Last change 1/1/2025

Authorship Criteria

Authorship confers credit and has important academic, social, financial implications as well as accountability for published work. It is the moral obligation of an editorial board to ensure that individuals making significant contribution to a paper are given credit for it but also to ensure that the authors understand their role in taking responsibility for their publication.

Pakistan Armed Forces Medical Journal follows the International Committee of Medical Journal Editors (ICMJE) guidelines which recommends that authorship be based on the following four criteria:

  • Substantial contributions to the conception or design of the work; or the acquisition, analysis, or interpretation of data for the work; AND
  • Drafting the work or revising it critically for important intellectual content; AND
  • Final approval of the version to be published; AND
  • Agreement to be accountable for all aspects of the work in ensuring that questions related to the accuracy or integrity of any part of the work are appropriately investigated and resolved.

All those designated as authors should meet all four criteria for authorship, and all who meet the four criteria should be identified as authors. Those who do not meet all four criteria but have made substantive contribution in the research should be acknowledged in the acknowledgment section of the article.

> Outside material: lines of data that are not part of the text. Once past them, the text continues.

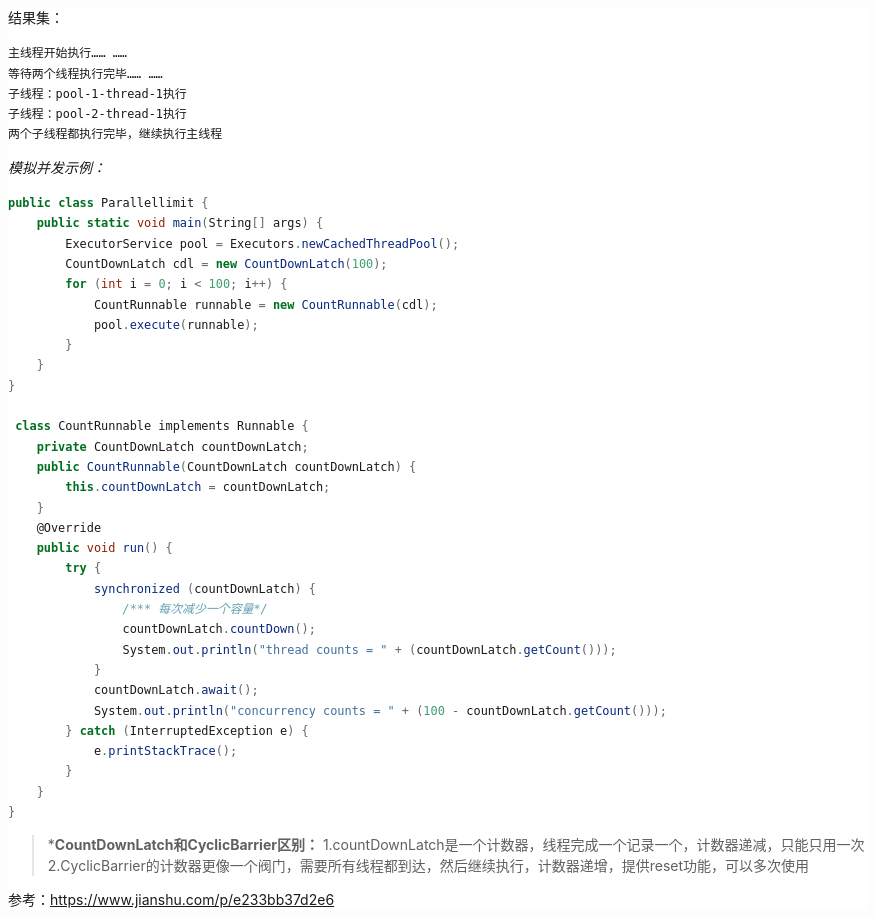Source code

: 结果集：

```undefined
主线程开始执行…… ……
等待两个线程执行完毕…… ……
子线程：pool-1-thread-1执行
子线程：pool-2-thread-1执行
两个子线程都执行完毕，继续执行主线程

```

*模拟并发示例：*

```csharp
public class Parallellimit {
    public static void main(String[] args) {
        ExecutorService pool = Executors.newCachedThreadPool();
        CountDownLatch cdl = new CountDownLatch(100);
        for (int i = 0; i < 100; i++) {
            CountRunnable runnable = new CountRunnable(cdl);
            pool.execute(runnable);
        }
    }
}

 class CountRunnable implements Runnable {
    private CountDownLatch countDownLatch;
    public CountRunnable(CountDownLatch countDownLatch) {
        this.countDownLatch = countDownLatch;
    }
    @Override
    public void run() {
        try {
            synchronized (countDownLatch) {
                /*** 每次减少一个容量*/
                countDownLatch.countDown();
                System.out.println("thread counts = " + (countDownLatch.getCount()));
            }
            countDownLatch.await();
            System.out.println("concurrency counts = " + (100 - countDownLatch.getCount()));
        } catch (InterruptedException e) {
            e.printStackTrace();
        }
    }
}

```

> ***CountDownLatch和CyclicBarrier区别：**
> 1.countDownLatch是一个计数器，线程完成一个记录一个，计数器递减，只能只用一次
> 2.CyclicBarrier的计数器更像一个阀门，需要所有线程都到达，然后继续执行，计数器递增，提供reset功能，可以多次使用

参考：https://www.jianshu.com/p/e233bb37d2e6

We accept publications/articles from both National and International Authors.

It is important to note that:

  • Funding agencies, data collectors and biostatisticians, do not justify authorship.
  • Once authorship certificate is submitted, no further change will be allowed in the sequence and/or addition of new authors.

Authors’ Contributions

An author contributorship statement defining each author’s contribution to the article should be provided. This must be done in two forms: one by filling out the authors’ certificate (can be downloaded from the PAFMJ website link

For review articles, where individual statements are less applicable, a statement should be included that clarifies who was responsible for the ideation, who performed the literature search and/or data analysis, and who drafted and revised the work.

Deceased Authors

Deceased authors would be included with a death dagger (†) next to the author's name and a footnote stating that the author is deceased along with the date of death.